Même quand les médias des milliardaires doivent se rendre à l’évidence de la dynamique de campagne imprimée par la candidature de Jean-Luc Mélenchon, ils se trompent la plupart du temps sur sa raison ou en réduisent la portée.
« On aime ou on n’aime pas, mais au moins c’est clair » constatent un brin dépités les commentateurs officiels de l’actualité, comme si l’échéance de 2027 était une question de goût ou d’affect. Compliqué pour eux en effet de gérer le paradoxe que celui qu’ils avaient tous présenté, à partir de rien, comme la « personnalité la plus détestée des Français » soit celui qui mobilise le plus les foules. Alors, on rapporte ça à son savoir-faire. Oui, il a de la bouteille et de l’expérience. « Tribun hors pair » lui reconnaissent ceux qui ne cessent de le diaboliser, « quel gâchis » soupire, envieux, Raphaël Glucksmann. Mais ce ne sont pas (seulement) les qualités du tribun et l’efficacité du mouvement qu’il a créé qui font la différence avec tous les autres politiciens qui patinent dans leurs luttes intestines et leurs guerres d’ego.
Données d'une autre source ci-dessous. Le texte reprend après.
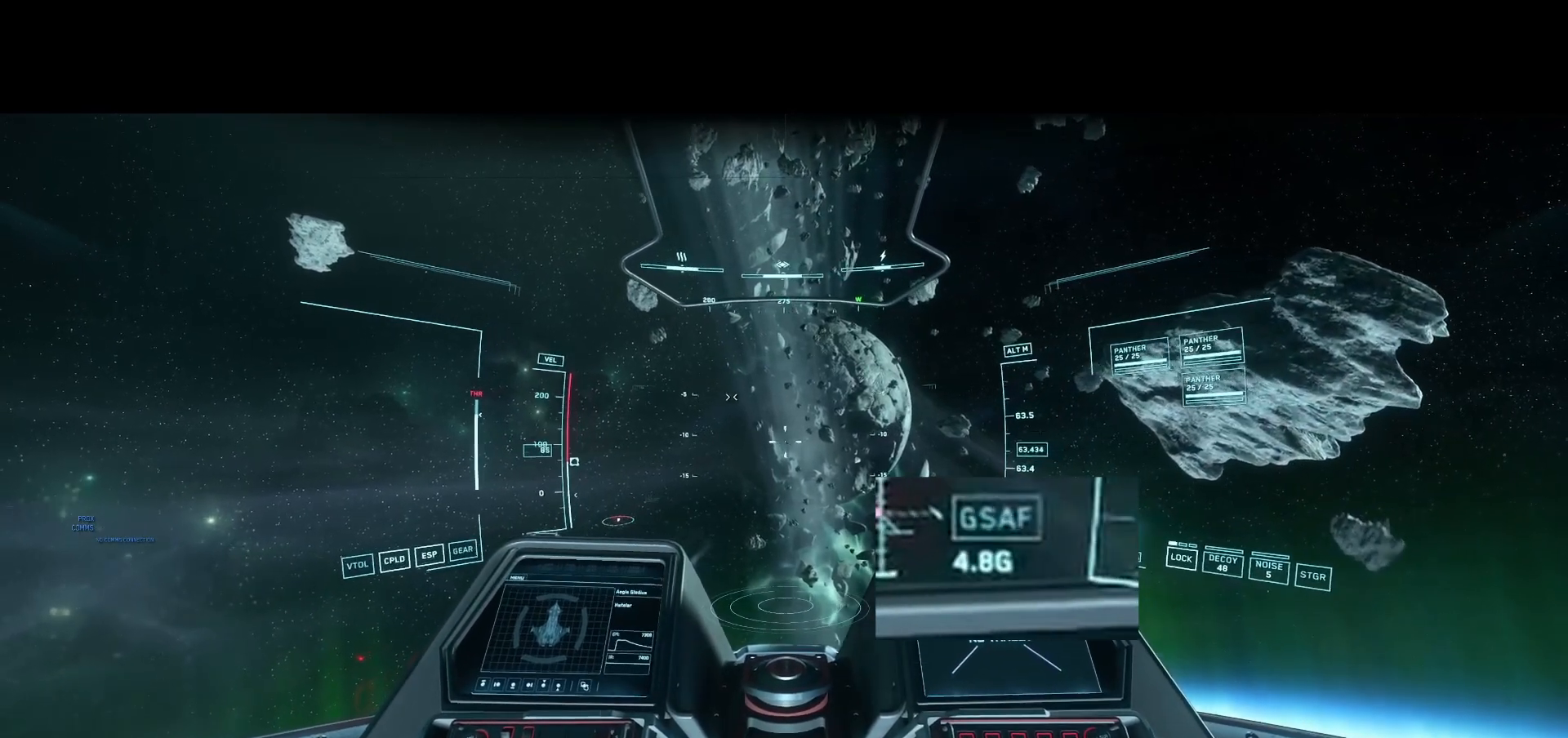
Gameplay with a controller; each line is a JSON object with the inputs held at the frame after it. "events" lists button and stick changes between this image and that frame as [ms after this image, input, new state], when the widget could be followed in between. Not read: A B DPAD_DOWN DPAD_LEFT DPAD_RIGHT DPAD_UP L1 L2 L3 R1 R2 R3 SELECT START X Y.
{"buttons": [], "left_stick": "center", "right_stick": "up-left", "events": [[375, "right_stick", "up-left"]]}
Être en osmose avec la société
Ce qui fait la différence, Jean-Luc Mélenchon le dit lui-même lors de son Moment politique, véritable master class de rentrée, c’est d’être « en osmose » avec ce qui se passe dans le pays : l’exaspération du peuple, ses colères, ses inquiétudes sur l’avenir quand l’état fait la démonstration de son impuissance à accomplir ses missions, le besoin massif de «passer à autre chose».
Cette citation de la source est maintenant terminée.